Unfortunately, since we need to return a linked list, we cannot use any built-in sorting methods.
I rewrite the code using Python. In Python, the built-in heapq only provides sorting based on natural order. Since the queue can sort tuples based on its first element, one solution could be wrapping the elements to be sorted to tuples (priority, element).
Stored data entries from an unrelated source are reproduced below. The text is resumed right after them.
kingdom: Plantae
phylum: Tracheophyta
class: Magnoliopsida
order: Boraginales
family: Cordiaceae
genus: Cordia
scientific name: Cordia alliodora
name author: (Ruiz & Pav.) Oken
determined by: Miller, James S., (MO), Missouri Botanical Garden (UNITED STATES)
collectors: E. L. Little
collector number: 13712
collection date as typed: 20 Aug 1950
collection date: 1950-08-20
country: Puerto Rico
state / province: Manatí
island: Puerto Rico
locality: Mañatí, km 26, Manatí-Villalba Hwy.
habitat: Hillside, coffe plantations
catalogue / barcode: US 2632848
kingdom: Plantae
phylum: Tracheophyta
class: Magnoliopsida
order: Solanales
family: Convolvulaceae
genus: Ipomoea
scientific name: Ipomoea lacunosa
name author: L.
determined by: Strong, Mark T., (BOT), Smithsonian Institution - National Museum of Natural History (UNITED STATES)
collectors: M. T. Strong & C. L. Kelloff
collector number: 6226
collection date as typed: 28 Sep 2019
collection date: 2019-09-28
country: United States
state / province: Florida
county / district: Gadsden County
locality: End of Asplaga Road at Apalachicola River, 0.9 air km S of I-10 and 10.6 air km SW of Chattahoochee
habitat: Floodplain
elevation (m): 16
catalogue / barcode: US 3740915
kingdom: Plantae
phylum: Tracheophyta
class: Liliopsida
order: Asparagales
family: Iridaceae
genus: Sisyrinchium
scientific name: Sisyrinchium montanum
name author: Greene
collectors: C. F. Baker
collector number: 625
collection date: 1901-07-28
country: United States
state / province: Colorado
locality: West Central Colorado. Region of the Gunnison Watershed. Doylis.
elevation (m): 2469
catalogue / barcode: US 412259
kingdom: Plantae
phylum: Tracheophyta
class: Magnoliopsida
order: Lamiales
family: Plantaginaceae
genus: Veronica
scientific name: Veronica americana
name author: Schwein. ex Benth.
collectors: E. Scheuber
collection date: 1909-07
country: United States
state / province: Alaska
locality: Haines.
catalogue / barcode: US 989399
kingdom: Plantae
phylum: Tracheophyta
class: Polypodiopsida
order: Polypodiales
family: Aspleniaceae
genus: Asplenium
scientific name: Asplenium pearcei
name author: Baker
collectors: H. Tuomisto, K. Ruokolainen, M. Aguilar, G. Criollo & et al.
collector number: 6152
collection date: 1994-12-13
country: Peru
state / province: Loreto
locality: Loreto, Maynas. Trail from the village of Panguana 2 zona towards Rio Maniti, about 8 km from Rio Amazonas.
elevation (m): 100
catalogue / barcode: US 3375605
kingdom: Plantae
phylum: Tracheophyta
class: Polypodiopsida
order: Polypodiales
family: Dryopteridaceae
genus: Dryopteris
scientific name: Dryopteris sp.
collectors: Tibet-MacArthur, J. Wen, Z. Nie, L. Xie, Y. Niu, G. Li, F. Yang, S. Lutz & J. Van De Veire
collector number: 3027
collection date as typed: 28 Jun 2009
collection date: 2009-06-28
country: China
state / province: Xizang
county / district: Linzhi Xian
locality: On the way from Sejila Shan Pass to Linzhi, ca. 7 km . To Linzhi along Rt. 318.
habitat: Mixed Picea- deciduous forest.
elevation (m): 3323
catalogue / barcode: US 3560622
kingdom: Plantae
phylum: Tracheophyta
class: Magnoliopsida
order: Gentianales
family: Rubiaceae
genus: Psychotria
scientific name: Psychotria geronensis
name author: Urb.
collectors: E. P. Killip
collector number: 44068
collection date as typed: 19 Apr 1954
See the code for detail[1].

import heapq
from mergeAndSort.ListNode import ListNode

class PriorityQueue(object):
    def __init__(self, initial = None, key=lambda x:x):
        self.key = key
        if initial:
            self._data = [(key(item), item) for item in initial]
            heapq.heapify(self._data)
        else:
            self._data = []

    def push(self, item):
        heapq.heappush(self._data, (self.key(item), item))

    def pop(self):
        return heapq.heappop(self._data)[1]

    def __len__(self):
        return len(self._data)

    def empty(self):
        return len(self._data) == 0

class ListNode(object):
    def __init__(self, val):
        self.val = val
        self.next = None

def mergeKLists(lists):
    if lists is None or len(lists) == 0:
            return None
    pq = PriorityQueue(key=lambda x:x.val)
    for n in lists:
        if n is not None:
            pq.push(n)
    head = ListNode(-1)
    h = head
    while not pq.empty():
        n = pq.pop()
        head.next = n
        head = head.next
        if n.next is not None:
            pq.push(n.next)
    return h.next

Comparison
Based on Leetcode's compiler, this Python implementation is not faster than the Java one. I'm sure there should be better solutions, please let me know.

Reference:
[1] http://stackoverflow.com/questions/8875706/python-heapq-with-custom-compare-predicate

1 comment:

  1. try heap sort during merge, the complexity could be reduced to mlgk.